┏━━
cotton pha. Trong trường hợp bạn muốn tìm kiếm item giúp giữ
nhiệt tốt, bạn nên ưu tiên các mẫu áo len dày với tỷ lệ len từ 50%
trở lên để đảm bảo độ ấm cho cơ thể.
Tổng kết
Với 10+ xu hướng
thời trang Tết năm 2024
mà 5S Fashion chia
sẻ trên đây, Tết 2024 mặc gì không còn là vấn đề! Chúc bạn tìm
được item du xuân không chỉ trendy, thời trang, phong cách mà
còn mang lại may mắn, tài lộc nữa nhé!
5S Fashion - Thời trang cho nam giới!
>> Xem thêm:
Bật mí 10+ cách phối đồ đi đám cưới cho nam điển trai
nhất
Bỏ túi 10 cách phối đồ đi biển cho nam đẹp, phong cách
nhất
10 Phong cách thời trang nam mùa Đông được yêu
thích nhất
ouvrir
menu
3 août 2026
┗━━
┏━━
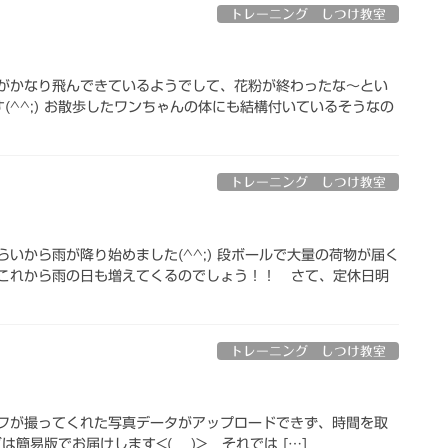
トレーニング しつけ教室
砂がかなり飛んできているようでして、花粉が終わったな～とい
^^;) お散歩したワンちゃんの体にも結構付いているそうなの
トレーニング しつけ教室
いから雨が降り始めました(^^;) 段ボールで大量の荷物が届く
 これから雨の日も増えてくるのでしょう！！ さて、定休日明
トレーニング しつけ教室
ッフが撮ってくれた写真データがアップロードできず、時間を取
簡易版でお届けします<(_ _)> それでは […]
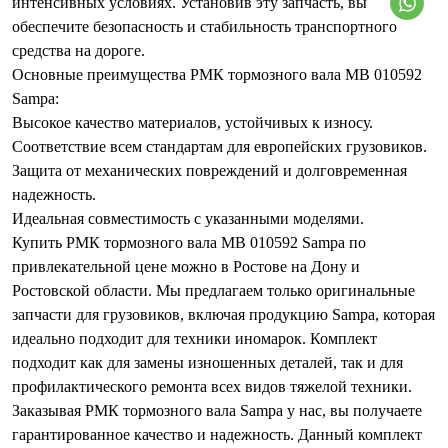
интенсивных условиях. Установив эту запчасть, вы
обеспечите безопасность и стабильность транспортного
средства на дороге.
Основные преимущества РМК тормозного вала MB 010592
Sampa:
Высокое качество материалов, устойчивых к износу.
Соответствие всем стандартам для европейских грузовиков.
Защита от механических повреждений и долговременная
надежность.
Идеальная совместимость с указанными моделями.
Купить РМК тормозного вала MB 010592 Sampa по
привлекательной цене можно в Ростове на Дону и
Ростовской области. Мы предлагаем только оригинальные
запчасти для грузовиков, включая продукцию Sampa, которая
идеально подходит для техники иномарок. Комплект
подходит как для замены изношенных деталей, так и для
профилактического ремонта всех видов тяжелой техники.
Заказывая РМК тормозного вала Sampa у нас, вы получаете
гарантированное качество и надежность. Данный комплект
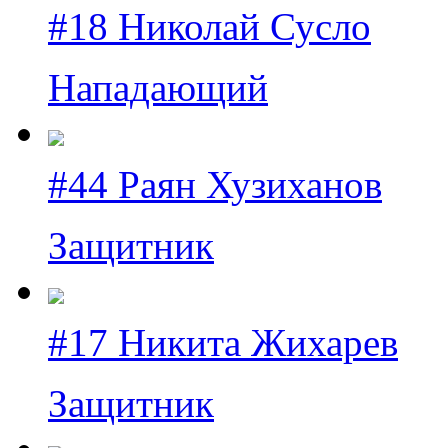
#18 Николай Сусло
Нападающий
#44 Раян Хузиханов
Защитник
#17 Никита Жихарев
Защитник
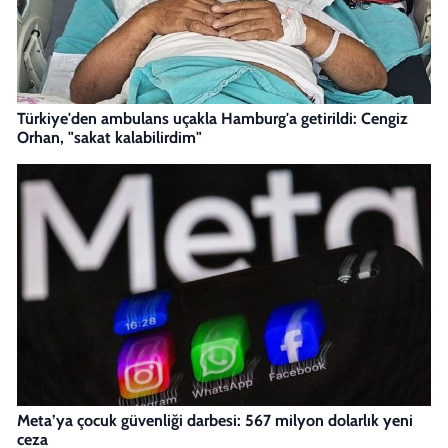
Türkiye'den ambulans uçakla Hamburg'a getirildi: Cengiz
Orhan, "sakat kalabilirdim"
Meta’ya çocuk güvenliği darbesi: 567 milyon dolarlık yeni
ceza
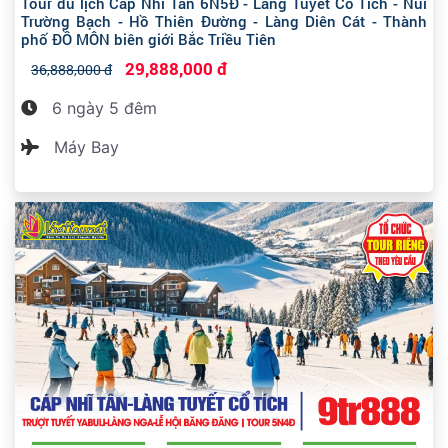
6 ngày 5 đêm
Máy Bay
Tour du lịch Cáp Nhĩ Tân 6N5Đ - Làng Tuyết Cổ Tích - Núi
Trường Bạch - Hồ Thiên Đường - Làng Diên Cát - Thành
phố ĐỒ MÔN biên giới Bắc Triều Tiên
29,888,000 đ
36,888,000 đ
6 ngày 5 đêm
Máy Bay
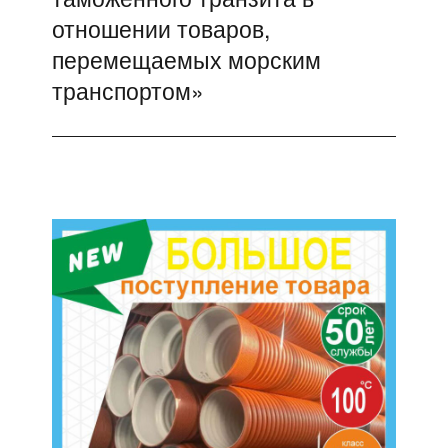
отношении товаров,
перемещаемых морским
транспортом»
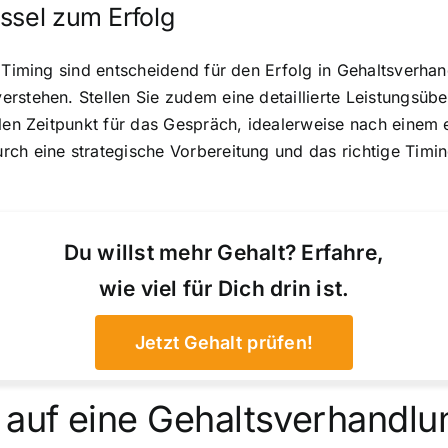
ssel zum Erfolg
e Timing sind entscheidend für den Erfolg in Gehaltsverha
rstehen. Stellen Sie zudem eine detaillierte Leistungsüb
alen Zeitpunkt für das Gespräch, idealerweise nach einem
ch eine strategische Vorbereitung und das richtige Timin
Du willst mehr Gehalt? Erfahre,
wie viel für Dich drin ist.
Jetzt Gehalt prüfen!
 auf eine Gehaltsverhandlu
┗━━
◆ **WHAT TO PRODUCE**
Output exactly the lines above, from the line with "Türkiye'den ambulans uçakla" to the line with "auf eine Gehaltsverhandlu", both included; skip the pictures.

◆ **OUTPUT FOR THIS EXERCISE**
Türkiye'den ambulans uçakla Hamburg'a getirildi: Cengiz
Orhan, "sakat kalabilirdim"
Meta’ya çocuk güvenliği darbesi: 567 milyon dolarlık yeni
ceza
6 ngày 5 đêm
Máy Bay
Tour du lịch Cáp Nhĩ Tân 6N5Đ - Làng Tuyết Cổ Tích - Núi
Trường Bạch - Hồ Thiên Đường - Làng Diên Cát - Thành
phố ĐỒ MÔN biên giới Bắc Triều Tiên
29,888,000 đ
36,888,000 đ
6 ngày 5 đêm
Máy Bay
отношении товаров,
перемещаемых морским
транспортом»
ssel zum Erfolg
e Timing sind entscheidend für den Erfolg in Gehaltsverha
rstehen. Stellen Sie zudem eine detaillierte Leistungsüb
alen Zeitpunkt für das Gespräch, idealerweise nach einem
ch eine strategische Vorbereitung und das richtige Timin
Du willst mehr Gehalt? Erfahre,
wie viel für Dich drin ist.
Jetzt Gehalt prüfen!
 auf eine Gehaltsverhandlu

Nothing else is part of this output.